Recently, the Booker VPA added to its portfolio Phantasmic, a virtual/streamed show that was a multidisciplinary showcase of theatre, music and dance. “Phantasmic explores life’s ephemeral nature, the legacies left by those who’ve departed, and the mysteries of secrets that are taken to the grave,” said Abrahamson. A suitably somber subject for life during Covid. “There are, oddly, pros and cons to the COVID influence on our actual curriculum and program. Obviously, audience constraints, mask mandates, and performance restrictions are limiting what we can do in the classroom and on stage. But, in a weird way, what has emerged in the chaos of our current world context has been a steadfast embrace of the arts: they soothe and settle, they offer the solace of human connectedness in a world that is rife with chaos, division, and fear. This can give us in the modern day an understanding of how the arts have endured throughout history.
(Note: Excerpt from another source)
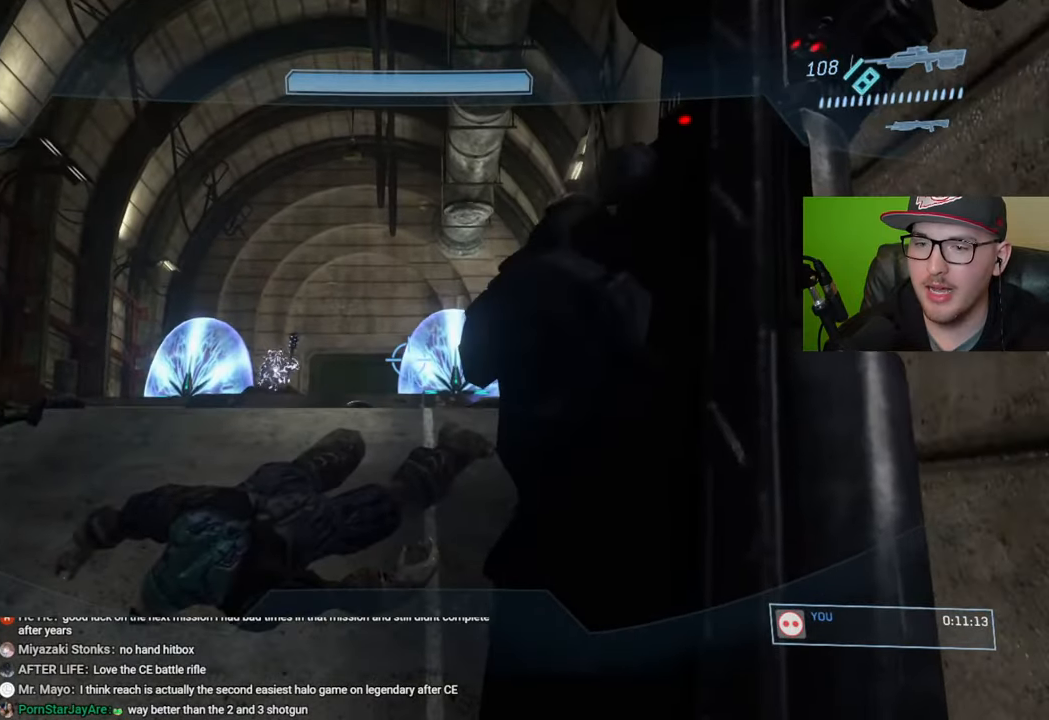
{"buttons": [], "left_stick": "up", "right_stick": "center", "events": [[233, "right_stick", "center"], [366, "Y", "down"], [450, "Y", "up"], [466, "left_stick", "up"]]}
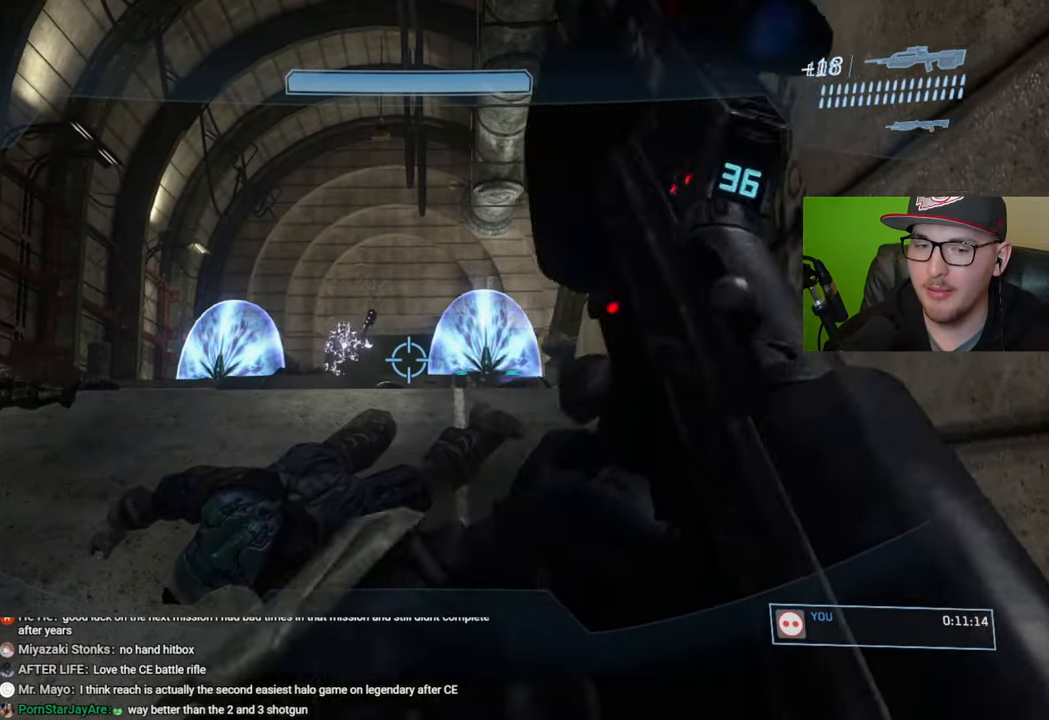
{"buttons": [], "left_stick": "center", "right_stick": "left", "events": [[416, "R1", "down"], [466, "left_stick", "center"], [483, "right_stick", "left"], [500, "R1", "up"]]}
Far from being superfluous, they are essential to existence. Times like these drive that message home.”

Helping them get the message across is AnywhereSeat by Ludus. “It’s a great tool,” Abrahamson enthused. “We’ve had a few virtual events since the pandemic began, but haven’t had a way of selling tickets or really promoting those events in the way that AnywhereSeat allows. The fact that fees are passed to patrons is great for a small-scale school operation like ours, which can’t really afford to eat fees and expensive subscriptions. Our parent revenue sources are shallow, but we manage to put on incredible productions and create works of wide acclaim.”